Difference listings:
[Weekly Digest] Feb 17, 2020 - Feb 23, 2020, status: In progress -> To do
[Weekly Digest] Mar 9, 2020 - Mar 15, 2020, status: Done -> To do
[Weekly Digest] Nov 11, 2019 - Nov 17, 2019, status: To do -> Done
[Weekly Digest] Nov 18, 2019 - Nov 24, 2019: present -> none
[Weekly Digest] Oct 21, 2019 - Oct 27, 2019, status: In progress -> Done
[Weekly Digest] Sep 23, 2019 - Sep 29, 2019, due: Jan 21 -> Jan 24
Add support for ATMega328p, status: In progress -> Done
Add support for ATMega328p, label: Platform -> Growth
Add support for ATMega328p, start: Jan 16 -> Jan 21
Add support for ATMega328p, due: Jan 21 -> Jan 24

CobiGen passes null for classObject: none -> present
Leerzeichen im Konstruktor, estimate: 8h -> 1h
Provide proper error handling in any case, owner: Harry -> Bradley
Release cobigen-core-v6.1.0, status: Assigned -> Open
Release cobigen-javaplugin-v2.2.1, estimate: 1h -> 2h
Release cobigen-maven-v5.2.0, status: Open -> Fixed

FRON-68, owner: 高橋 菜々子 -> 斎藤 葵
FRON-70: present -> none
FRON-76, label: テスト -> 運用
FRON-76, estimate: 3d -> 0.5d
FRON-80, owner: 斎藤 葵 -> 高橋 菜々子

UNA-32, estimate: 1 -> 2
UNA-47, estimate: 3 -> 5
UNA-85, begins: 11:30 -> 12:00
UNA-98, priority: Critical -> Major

EXERCISE: Look for the string "Open" in the data above and return every line that has it.

FINISHED TASK:
Release cobigen-core-v6.1.0, status: Assigned -> Open
Release cobigen-maven-v5.2.0, status: Open -> Fixed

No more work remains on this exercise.